No hace mucho, un personaje de la palestra catalanista, afirmaba sus cualidades, su autenticidad, su conducta modélica dando a entender: "no soy violento, porque soy creyente". Algo así como sostener "soy católico, porque no creo en Dios". Téngase en cuenta que las creencias cuanto más firmes son más rigurosas, menos tolerantes, más dispuestas a la imposición por la fuerza de criterios y conductas y a penalizar con violencia al discrepante, también considerado pecador.
Estos políticos se prestan voluntariamente a ser elegidos, para cargos de responsabilidad, amparándose en unas normas que la mayoría votante se dió para funcionar sin violencias. Henos aquí que estos "honestos" doctrinarios no están de acuerdo con esas normas.
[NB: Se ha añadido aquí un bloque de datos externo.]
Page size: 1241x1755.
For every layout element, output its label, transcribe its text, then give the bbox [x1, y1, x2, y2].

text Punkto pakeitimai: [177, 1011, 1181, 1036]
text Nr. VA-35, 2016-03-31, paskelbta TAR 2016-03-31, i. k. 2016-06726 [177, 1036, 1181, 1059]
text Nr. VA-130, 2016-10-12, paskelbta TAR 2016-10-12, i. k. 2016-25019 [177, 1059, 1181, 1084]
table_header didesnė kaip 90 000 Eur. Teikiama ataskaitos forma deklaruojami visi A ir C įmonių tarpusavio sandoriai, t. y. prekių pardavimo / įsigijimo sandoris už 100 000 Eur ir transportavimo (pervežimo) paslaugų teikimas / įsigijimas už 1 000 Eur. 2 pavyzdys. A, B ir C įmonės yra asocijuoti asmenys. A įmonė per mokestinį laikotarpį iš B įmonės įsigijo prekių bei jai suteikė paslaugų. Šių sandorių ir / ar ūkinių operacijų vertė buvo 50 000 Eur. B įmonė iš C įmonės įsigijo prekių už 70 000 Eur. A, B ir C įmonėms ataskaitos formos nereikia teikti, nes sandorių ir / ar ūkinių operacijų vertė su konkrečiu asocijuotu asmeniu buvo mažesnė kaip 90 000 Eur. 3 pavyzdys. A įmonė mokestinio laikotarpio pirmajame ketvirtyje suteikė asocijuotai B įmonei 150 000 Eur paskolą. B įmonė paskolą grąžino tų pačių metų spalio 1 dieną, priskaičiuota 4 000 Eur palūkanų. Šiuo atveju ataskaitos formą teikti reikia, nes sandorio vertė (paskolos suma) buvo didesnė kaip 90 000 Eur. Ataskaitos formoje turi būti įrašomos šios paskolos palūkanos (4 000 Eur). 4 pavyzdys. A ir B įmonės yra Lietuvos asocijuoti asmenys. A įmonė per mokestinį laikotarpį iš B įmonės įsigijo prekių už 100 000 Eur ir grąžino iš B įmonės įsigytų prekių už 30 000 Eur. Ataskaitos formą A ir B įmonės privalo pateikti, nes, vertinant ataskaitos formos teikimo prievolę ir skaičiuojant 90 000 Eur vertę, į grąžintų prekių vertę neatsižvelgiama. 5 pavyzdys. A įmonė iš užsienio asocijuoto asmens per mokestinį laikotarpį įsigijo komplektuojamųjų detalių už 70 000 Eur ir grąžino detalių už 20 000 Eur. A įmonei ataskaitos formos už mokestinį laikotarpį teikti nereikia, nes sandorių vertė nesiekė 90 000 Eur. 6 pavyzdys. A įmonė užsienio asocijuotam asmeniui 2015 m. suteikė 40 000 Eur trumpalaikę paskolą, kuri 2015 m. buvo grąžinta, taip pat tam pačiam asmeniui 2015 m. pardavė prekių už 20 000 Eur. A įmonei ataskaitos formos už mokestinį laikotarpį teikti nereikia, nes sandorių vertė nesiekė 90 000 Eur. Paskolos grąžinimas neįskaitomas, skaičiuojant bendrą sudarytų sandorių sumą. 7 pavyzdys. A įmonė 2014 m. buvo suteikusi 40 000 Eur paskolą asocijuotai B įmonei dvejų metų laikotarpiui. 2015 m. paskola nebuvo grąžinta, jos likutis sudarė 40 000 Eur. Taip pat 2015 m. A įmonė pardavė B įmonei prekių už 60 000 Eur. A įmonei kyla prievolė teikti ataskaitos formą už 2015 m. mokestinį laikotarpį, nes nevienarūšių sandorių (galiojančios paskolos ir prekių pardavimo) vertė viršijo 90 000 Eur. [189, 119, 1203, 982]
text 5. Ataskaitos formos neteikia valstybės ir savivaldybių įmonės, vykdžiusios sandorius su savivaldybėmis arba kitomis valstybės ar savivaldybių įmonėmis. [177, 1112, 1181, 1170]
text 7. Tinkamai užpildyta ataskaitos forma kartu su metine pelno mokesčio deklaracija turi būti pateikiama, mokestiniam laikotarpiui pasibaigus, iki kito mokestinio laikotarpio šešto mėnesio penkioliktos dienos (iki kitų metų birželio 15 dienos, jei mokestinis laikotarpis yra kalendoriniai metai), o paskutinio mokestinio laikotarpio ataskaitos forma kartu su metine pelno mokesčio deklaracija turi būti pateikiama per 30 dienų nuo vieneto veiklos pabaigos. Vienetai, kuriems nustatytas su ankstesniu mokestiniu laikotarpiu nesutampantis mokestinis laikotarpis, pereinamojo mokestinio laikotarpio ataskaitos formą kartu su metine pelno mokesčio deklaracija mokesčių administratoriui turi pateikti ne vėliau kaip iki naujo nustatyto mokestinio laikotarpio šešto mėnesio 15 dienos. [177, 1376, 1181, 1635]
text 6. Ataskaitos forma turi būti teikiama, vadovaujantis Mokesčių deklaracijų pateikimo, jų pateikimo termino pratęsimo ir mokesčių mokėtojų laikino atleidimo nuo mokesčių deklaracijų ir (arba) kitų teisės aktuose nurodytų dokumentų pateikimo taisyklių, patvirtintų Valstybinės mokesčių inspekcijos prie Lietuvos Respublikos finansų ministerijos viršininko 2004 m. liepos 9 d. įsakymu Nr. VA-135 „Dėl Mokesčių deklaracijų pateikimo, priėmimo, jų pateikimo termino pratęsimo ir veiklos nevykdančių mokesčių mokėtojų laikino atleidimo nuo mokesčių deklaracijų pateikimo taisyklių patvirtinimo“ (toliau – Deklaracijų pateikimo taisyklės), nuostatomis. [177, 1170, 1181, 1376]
Entonces, en un alarde virtuoso, anuncian que van para ser desleales, es decir, juran o prometen de forma explícita que, al conducirse así por "imperativo legal", están libres "en conciencia" para hacer lo que más les convenga, lo que les dé la gana.
La violencia tiene muchas vías para manifestarse, algunas indoloras; y la vileza también, algunas con apariencia de virtuosas. El abolengo celtibérico de los españoles, sufridos y creyentes, no sirve para vivir en paz. Y para más ciscarnos, tomamos por virtud lo que en otros pueblos consideran vicio.
La política, así no hay quién la entienda. Moriremos de asco por imperativo legal.